[Text data extracted from pages]
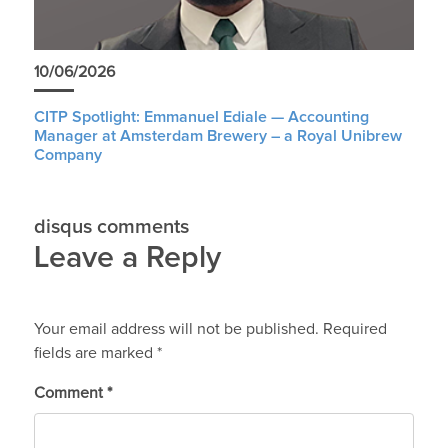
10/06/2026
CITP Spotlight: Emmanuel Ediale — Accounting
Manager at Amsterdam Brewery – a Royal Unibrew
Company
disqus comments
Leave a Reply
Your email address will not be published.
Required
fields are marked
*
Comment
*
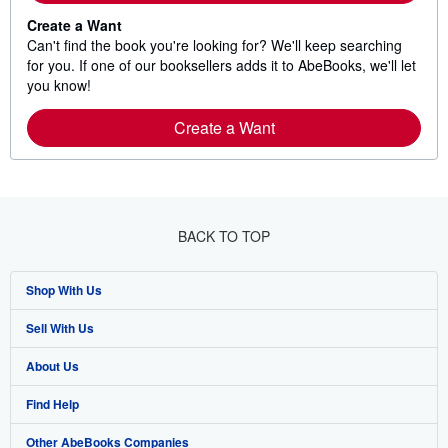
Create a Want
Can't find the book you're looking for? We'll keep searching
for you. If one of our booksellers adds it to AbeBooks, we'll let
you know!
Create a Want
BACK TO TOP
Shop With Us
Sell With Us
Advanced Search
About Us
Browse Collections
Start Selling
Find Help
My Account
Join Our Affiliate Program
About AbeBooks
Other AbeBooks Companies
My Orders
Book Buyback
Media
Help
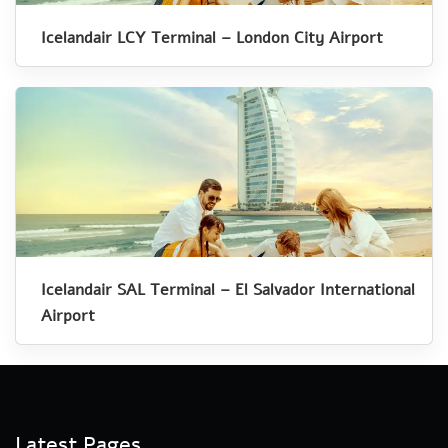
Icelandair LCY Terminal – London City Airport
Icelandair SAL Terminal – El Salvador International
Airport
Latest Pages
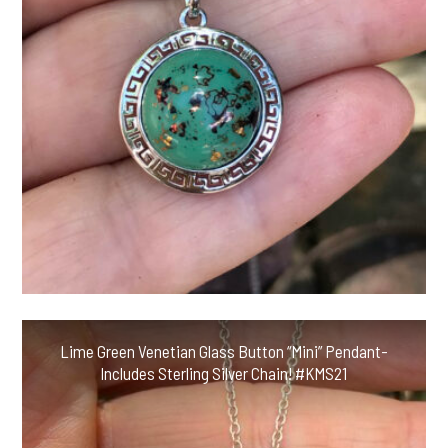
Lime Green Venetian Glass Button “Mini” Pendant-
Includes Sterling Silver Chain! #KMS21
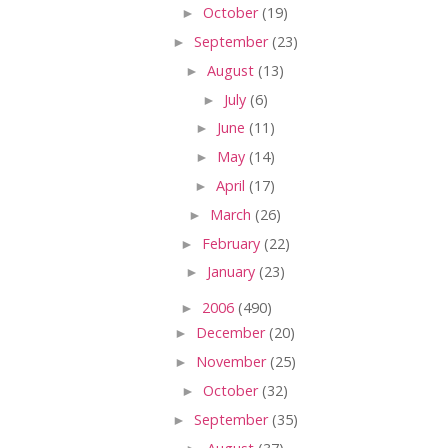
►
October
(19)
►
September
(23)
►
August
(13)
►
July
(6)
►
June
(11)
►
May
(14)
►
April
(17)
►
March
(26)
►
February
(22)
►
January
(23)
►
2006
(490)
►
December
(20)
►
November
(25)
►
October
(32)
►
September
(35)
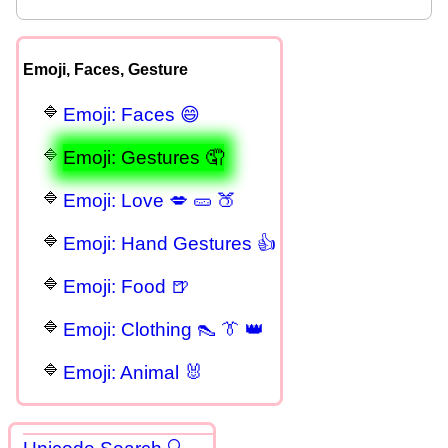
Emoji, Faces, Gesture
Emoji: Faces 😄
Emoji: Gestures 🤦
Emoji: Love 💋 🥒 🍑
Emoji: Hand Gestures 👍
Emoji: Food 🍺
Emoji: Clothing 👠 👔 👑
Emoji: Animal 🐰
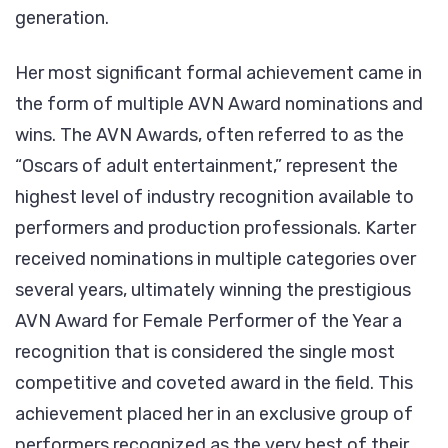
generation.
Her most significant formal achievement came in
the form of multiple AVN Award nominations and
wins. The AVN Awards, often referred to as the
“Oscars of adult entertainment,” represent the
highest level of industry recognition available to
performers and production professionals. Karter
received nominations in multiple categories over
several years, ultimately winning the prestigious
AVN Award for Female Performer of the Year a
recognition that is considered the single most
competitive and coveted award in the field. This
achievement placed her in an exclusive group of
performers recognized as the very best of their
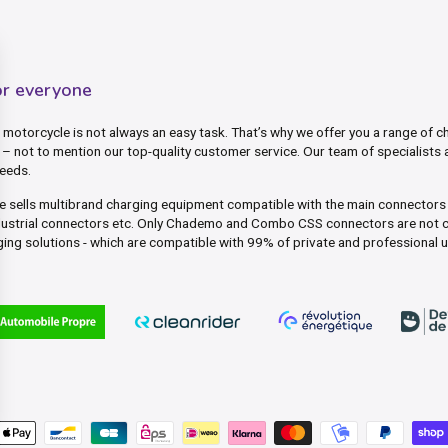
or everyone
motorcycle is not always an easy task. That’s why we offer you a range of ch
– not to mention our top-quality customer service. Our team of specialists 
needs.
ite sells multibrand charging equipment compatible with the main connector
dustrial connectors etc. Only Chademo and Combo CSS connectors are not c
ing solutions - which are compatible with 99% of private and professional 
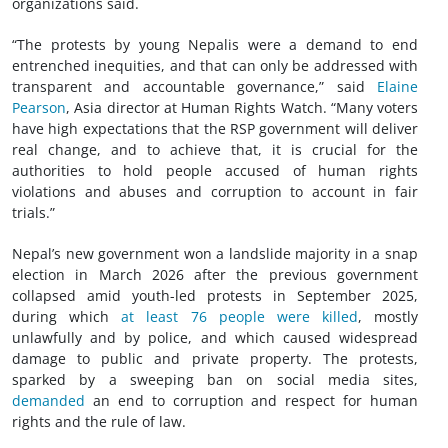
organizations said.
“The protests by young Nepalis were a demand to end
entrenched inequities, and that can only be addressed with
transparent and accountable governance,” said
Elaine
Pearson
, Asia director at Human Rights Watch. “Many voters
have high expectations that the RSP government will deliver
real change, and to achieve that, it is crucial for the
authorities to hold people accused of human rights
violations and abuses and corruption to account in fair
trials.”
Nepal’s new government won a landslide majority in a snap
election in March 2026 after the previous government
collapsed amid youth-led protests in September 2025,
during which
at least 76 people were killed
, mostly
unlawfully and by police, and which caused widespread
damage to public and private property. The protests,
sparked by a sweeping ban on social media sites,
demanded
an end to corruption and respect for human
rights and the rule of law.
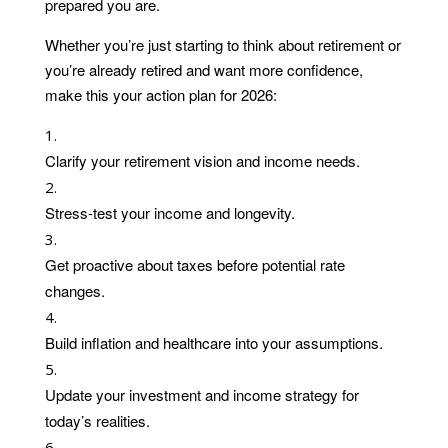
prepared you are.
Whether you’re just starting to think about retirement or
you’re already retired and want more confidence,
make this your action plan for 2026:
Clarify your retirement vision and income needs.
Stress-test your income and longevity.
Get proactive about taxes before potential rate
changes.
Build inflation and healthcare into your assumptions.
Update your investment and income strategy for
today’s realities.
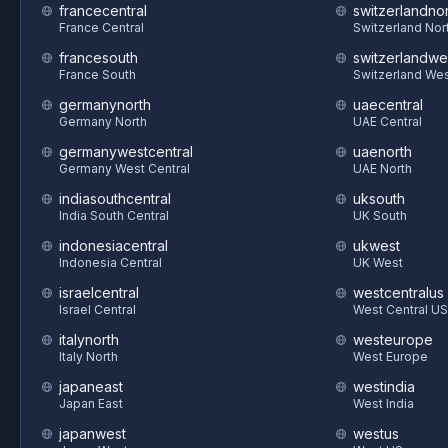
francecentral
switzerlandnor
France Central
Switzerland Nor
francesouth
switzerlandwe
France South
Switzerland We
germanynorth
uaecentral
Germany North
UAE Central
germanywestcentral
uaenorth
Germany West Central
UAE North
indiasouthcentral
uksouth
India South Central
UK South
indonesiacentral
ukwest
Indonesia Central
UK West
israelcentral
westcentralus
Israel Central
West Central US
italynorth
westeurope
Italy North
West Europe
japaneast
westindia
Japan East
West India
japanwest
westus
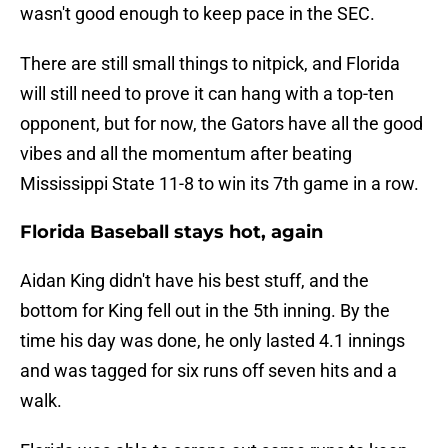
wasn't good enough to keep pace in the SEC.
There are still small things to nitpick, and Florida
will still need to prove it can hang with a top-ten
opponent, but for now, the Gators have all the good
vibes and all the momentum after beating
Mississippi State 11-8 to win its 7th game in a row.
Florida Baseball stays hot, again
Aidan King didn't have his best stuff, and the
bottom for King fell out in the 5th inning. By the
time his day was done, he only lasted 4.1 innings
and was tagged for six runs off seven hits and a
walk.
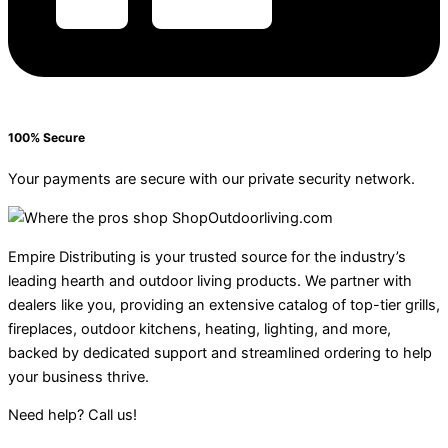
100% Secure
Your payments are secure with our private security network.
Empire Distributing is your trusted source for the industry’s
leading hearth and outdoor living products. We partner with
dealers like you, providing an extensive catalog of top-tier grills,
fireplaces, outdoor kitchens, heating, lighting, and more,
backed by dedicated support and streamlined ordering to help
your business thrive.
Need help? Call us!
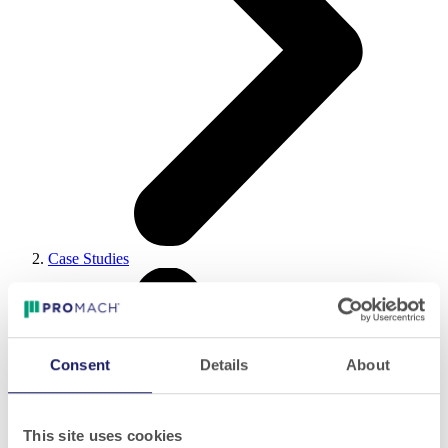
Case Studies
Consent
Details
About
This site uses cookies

> _WHAT IS NEEDED_: Pull out every line in the entries above that contains the word "nominations".

> _ANSWER TO THE EXERCISE_:
the form of multiple AVN Award nominations and
received nominations in multiple categories over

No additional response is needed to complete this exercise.